■ **Yazılı görev A**
Kayıtlardaki satırları JSON dize listesi olarak biçimlendir: kayıtların başından başla, "building: (172, 150)" içeren satırla bitir. Bu iki uç da dahil olsun, her satır ayrı bir dize olsun ve boş satırlar atlansın.

Emsal Mahkeme Kararı İstanbul Bölge Adliye Mahkemesi 14. Hukuk Dairesi 2021/527 E. 2021/527 K. 22.04.2021 T.

Görüntülediğiniz mahkeme kararı kesinleşmiş bir karardır.

T.C.
İSTANBUL
BÖLGE ADLİYE MAHKEMESİ
14. HUKUK DAİRESİ
DOSYA NO: 2021/527
KARAR NO: 2021/527
T Ü R K M İ L L E T İ A D I N A
İ S T İ N A F K A R A R I
İNCELENEN KARARIN
MAHKEMESİ: BAKIRKÖY 7. ASLİYE TİCARET MAHKEMESİ
TARİHİ: 27.11.2020 tarihli ara karar
NUMARASI: 2020/818 E.
DAVANIN KONUSU:Ticari Şirket (Yöneticilerin Azline İlişkin)
Taraflar arasında görülen şirket yöneticisinin yönetim yetkisinin kaldırılarak kayyım atanmasına ilişkin davanın ilk derece mahkemesince yapılan yargılaması sırasında, davacı vekilinin tedbir talebinin reddine dair ara karara karşı, davacı vekilince istinaf kanun yoluna başvurulması üzerine Dairemize gönderilmiş olan dava dosyası incelendi.

■ **Yazılı görev B**
Mahkeme kararına göre şu soruları yanıtla:
(i) İncelenen kararı hangi mahkeme vermiş?
(ii) İncelenen ara kararın tarihi ne?
(iii) Davanın konusu ne olarak yazılmış?

■ **Verilen bilgiler**
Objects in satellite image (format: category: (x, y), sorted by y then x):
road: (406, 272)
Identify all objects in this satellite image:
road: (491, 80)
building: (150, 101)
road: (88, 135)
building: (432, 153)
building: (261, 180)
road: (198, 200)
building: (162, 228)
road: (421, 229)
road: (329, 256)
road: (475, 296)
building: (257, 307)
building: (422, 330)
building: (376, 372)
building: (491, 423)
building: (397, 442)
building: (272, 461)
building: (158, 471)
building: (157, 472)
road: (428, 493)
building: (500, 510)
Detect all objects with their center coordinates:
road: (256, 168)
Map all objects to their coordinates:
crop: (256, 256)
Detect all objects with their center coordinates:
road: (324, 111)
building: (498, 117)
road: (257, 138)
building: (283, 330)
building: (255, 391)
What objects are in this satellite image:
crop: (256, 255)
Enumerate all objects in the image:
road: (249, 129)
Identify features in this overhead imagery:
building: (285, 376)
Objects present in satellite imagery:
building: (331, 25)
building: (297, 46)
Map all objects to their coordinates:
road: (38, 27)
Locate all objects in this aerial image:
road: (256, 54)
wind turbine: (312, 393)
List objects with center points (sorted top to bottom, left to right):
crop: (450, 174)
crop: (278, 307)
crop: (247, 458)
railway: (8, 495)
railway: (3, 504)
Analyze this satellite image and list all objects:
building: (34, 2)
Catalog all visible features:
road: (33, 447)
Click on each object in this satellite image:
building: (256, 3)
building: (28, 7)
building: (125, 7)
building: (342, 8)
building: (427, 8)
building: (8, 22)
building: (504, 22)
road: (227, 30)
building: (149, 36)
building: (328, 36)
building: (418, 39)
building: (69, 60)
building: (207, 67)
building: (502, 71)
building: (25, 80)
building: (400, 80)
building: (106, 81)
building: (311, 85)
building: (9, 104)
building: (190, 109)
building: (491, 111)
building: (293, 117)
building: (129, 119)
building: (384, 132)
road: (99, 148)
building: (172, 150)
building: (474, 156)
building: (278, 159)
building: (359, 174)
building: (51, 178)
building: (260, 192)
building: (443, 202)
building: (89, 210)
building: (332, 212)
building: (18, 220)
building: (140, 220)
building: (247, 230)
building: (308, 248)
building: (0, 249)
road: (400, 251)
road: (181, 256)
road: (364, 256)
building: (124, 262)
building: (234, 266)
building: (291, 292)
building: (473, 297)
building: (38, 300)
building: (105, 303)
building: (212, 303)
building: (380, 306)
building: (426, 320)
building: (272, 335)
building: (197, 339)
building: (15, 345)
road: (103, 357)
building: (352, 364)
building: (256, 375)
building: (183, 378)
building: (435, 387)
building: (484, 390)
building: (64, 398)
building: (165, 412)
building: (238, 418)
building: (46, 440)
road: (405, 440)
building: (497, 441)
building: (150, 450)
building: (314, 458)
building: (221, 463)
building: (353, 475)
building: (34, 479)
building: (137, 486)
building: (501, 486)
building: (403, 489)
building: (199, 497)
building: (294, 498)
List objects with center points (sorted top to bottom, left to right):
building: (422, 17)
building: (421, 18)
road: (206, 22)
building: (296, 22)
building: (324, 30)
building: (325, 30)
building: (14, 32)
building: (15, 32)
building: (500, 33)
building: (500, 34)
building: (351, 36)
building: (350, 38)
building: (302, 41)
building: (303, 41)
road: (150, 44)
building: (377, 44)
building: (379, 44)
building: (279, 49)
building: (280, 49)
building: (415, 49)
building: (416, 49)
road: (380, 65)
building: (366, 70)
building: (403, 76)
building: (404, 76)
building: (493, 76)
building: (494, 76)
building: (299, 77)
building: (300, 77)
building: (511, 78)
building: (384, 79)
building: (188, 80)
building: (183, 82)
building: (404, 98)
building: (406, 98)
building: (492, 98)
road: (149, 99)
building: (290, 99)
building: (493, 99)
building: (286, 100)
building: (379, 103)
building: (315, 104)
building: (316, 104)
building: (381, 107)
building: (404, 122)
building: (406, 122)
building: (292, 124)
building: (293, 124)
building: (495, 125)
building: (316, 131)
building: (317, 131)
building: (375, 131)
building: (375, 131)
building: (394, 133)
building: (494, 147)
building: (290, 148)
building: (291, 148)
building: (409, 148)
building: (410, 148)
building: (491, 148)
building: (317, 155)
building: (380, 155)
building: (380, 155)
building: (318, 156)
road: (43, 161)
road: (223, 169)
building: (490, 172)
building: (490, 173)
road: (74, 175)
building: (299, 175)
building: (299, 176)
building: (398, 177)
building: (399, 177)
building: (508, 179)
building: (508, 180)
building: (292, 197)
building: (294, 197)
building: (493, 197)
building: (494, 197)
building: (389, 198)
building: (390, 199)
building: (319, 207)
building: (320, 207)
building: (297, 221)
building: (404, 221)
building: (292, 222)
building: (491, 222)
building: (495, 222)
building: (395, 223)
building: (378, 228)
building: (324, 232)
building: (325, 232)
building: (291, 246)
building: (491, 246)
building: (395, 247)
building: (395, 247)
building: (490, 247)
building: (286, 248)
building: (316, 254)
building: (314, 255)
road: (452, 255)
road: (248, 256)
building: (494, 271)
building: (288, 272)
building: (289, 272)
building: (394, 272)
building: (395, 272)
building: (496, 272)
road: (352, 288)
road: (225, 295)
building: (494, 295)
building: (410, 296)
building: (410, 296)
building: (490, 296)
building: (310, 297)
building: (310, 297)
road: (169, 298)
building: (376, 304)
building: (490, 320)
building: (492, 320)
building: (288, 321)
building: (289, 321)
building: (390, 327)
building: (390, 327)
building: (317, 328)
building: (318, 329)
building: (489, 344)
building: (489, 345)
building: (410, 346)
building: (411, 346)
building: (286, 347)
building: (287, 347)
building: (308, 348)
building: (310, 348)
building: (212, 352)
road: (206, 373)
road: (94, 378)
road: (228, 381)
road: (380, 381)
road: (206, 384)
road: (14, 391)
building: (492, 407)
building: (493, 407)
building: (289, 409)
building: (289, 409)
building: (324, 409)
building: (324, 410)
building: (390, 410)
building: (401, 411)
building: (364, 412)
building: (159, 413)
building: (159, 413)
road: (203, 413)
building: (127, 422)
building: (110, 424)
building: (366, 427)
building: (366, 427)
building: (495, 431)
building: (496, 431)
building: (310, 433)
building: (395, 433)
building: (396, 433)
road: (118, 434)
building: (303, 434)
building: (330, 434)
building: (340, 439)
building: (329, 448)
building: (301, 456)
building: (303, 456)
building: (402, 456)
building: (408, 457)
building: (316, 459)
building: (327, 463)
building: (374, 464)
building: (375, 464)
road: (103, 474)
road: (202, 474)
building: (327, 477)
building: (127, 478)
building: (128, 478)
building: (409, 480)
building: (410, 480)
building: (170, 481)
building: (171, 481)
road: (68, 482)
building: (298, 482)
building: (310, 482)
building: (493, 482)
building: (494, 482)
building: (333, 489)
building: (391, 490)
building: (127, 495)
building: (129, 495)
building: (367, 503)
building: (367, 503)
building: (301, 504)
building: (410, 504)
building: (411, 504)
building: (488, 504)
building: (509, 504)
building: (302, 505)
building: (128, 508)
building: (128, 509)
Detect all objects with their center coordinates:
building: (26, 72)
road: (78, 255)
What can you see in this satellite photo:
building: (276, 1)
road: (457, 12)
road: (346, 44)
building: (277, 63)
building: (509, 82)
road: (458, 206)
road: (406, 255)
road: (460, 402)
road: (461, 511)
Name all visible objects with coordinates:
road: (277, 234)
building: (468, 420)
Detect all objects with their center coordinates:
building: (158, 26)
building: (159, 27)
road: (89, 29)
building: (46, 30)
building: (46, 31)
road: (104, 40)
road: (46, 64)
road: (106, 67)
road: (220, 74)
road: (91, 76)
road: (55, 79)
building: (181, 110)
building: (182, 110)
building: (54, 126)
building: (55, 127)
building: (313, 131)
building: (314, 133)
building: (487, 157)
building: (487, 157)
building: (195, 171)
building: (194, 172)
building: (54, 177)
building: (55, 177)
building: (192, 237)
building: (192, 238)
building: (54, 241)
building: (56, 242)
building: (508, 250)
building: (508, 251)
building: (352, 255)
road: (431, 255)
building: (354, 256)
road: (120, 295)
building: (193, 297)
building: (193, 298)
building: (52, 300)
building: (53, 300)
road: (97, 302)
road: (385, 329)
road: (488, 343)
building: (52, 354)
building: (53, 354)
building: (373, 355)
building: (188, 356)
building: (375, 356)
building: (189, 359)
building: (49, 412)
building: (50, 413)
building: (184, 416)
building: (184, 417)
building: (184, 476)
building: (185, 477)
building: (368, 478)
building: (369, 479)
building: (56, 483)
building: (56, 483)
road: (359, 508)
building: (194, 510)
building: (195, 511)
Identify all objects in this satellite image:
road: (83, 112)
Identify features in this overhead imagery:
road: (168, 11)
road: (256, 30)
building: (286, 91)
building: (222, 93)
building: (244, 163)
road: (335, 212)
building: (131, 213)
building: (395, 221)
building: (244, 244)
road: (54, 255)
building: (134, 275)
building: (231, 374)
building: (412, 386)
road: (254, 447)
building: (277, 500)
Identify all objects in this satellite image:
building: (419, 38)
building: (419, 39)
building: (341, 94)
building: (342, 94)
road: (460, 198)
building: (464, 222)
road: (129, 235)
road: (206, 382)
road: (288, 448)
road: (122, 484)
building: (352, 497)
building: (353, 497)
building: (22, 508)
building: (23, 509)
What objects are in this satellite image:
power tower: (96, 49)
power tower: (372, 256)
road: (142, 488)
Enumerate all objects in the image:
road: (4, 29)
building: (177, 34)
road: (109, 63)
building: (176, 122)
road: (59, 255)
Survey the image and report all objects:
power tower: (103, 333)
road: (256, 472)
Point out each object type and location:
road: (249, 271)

■ **Eksiksiz yanıt A**
[
  "Objects in satellite image (format: category: (x, y), sorted by y then x):",
  "road: (406, 272)",
  "Identify all objects in this satellite image:",
  "road: (491, 80)",
  "building: (150, 101)",
  "road: (88, 135)",
  "building: (432, 153)",
  "building: (261, 180)",
  "road: (198, 200)",
  "building: (162, 228)",
  "road: (421, 229)",
  "road: (329, 256)",
  "road: (475, 296)",
  "building: (257, 307)",
  "building: (422, 330)",
  "building: (376, 372)",
  "building: (491, 423)",
  "building: (397, 442)",
  "building: (272, 461)",
  "building: (158, 471)",
  "building: (157, 472)",
  "road: (428, 493)",
  "building: (500, 510)",
  "Detect all objects with their center coordinates:",
  "road: (256, 168)",
  "Map all objects to their coordinates:",
  "crop: (256, 256)",
  "Detect all objects with their center coordinates:",
  "road: (324, 111)",
  "building: (498, 117)",
  "road: (257, 138)",
  "building: (283, 330)",
  "building: (255, 391)",
  "What objects are in this satellite image:",
  "crop: (256, 255)",
  "Enumerate all objects in the image:",
  "road: (249, 129)",
  "Identify features in this overhead imagery:",
  "building: (285, 376)",
  "Objects present in satellite imagery:",
  "building: (331, 25)",
  "building: (297, 46)",
  "Map all objects to their coordinates:",
  "road: (38, 27)",
  "Locate all objects in this aerial image:",
  "road: (256, 54)",
  "wind turbine: (312, 393)",
  "List objects with center points (sorted top to bottom, left to right):",
  "crop: (450, 174)",
  "crop: (278, 307)",
  "crop: (247, 458)",
  "railway: (8, 495)",
  "railway: (3, 504)",
  "Analyze this satellite image and list all objects:",
  "building: (34, 2)",
  "Catalog all visible features:",
  "road: (33, 447)",
  "Click on each object in this satellite image:",
  "building: (256, 3)",
  "building: (28, 7)",
  "building: (125, 7)",
  "building: (342, 8)",
  "building: (427, 8)",
  "building: (8, 22)",
  "building: (504, 22)",
  "road: (227, 30)",
  "building: (149, 36)",
  "building: (328, 36)",
  "building: (418, 39)",
  "building: (69, 60)",
  "building: (207, 67)",
  "building: (502, 71)",
  "building: (25, 80)",
  "building: (400, 80)",
  "building: (106, 81)",
  "building: (311, 85)",
  "building: (9, 104)",
  "building: (190, 109)",
  "building: (491, 111)",
  "building: (293, 117)",
  "building: (129, 119)",
  "building: (384, 132)",
  "road: (99, 148)",
  "building: (172, 150)"
]

■ **Eksiksiz yanıt B**
(i) Bakırköy 7. Asliye Ticaret Mahkemesi
(ii) 27.11.2020
(iii) Ticari Şirket (Yöneticilerin Azline İlişkin)